ChangePoint is a covariance function which divides the input space into multiple regions (at various points along a chosen input dimension), allowing each of the regions to be modelled using a separate covariance function. The boundaries which define the extent of each region are referred to as ‘change-points’. The locations of the change-points, and the width over which the transition between regions occurs are hyperparameters determined from the data.

This is useful in cases where properties of the data (e.g. the scale-lengths over which the data vary) change significantly over the input dimension which is used to divide the space.

The change-point kernel \(K_{\mathrm{cp}}\) is a weighted-sum of the input kernels \(K_{1}, \, K_{2}, \dots , K_{n}\) which model each of the \(n\) regions:

\[K_{\mathrm{cp}}(u, v) = K_1 a_1 + \left(\sum_{i=2}^{n-1} K_i a_i b_{i-1}\right) + K_n b_{n-1}\]

where

\[a_{i}(u, v) = (1 - f_i (u)) (1 - f_i (v)), \quad b_{i}(u, v) = f_i (u) f_i (v)\]
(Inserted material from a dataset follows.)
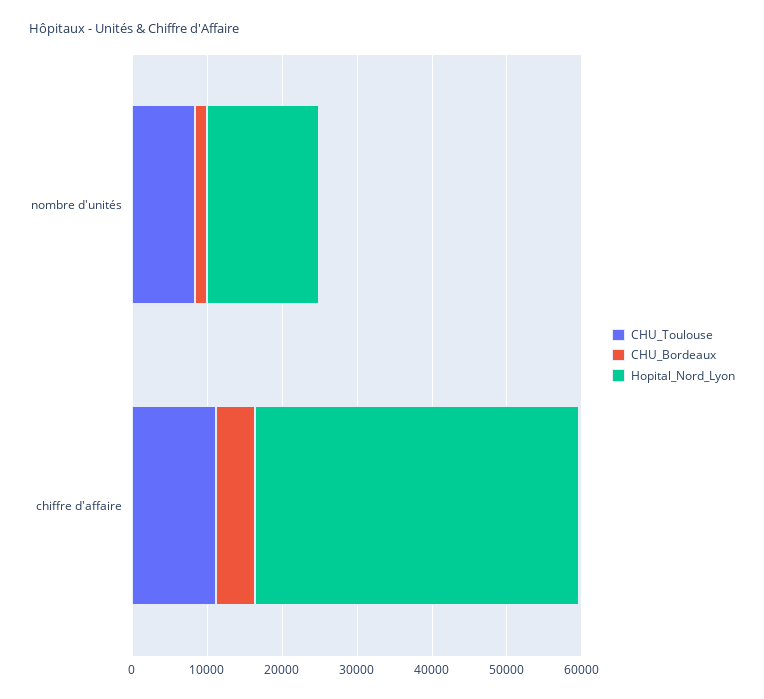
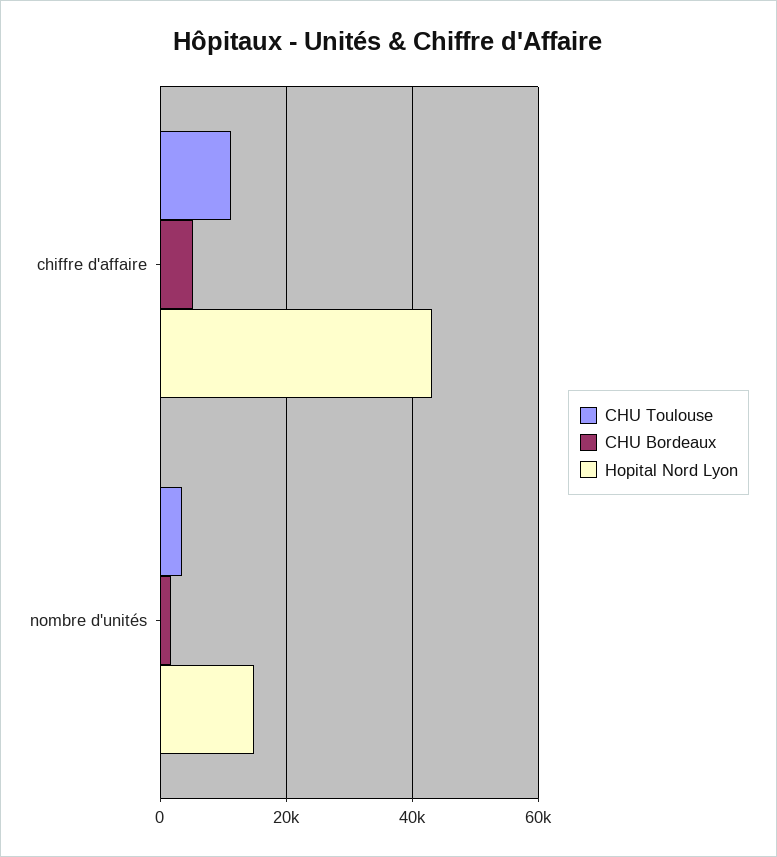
CHU_Toulouse, nombre d'unités: 8000 -> 4000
and \(f_i\) is the logistic weighting function associated with the \(i\)’th change-point:

\[f_i(x) = \frac{1}{1 + e^{-(x - c_i) / w_i}}\]

and \(c_i, \, w_i\) are the location and width of the \(i\)’th change-point respectively. The \(c_i\) and \(w_i\) are hyperparameters which are determined automatically (alongside the hyperparameters for the kernels in each region).

Parameters
  • kernels – A tuple of the kernel objects to be used (K1, K2, K3, ...)
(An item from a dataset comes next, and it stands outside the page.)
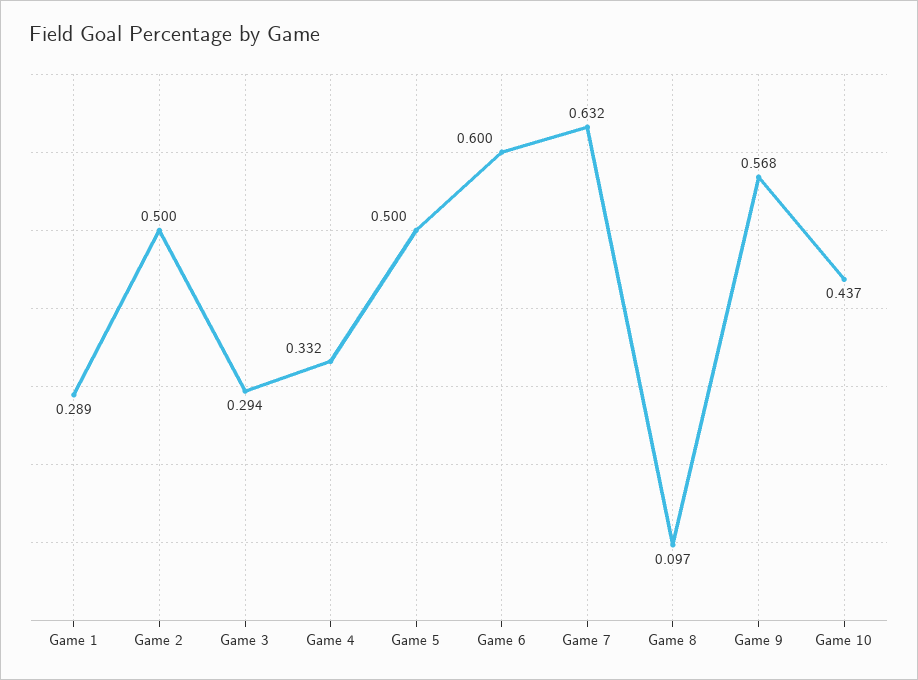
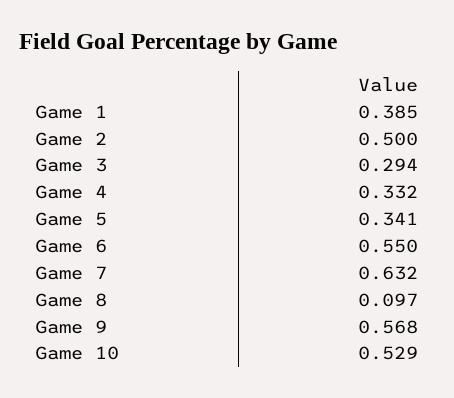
Game 1: 0.289 -> 0.385
Game 5: 0.5 -> 0.341
Game 6: 0.6 -> 0.55
Game 10: 0.437 -> 0.529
  • axis (int) – The spatial axis over which the transitions between kernels occur.

  • location_bounds – The bounds for the change-point location hyperparameters \(c_i\) as a tuple of the form ((lower_bound_0, upper_bound_0),(lower_bound_1, upper_bound_1),...). There should always be \(n-1\) pairs of bounds where \(n\) is the number of kernels specified.

  • width_bounds – The bounds for the change-point width hyperparameters \(w_i\) as a tuple of the form ((lower_bound_0, upper_bound_0),(lower_bound_1, upper_bound_1),...). There should always be \(n-1\) pairs of bounds where \(n\) is the number of kernels specified.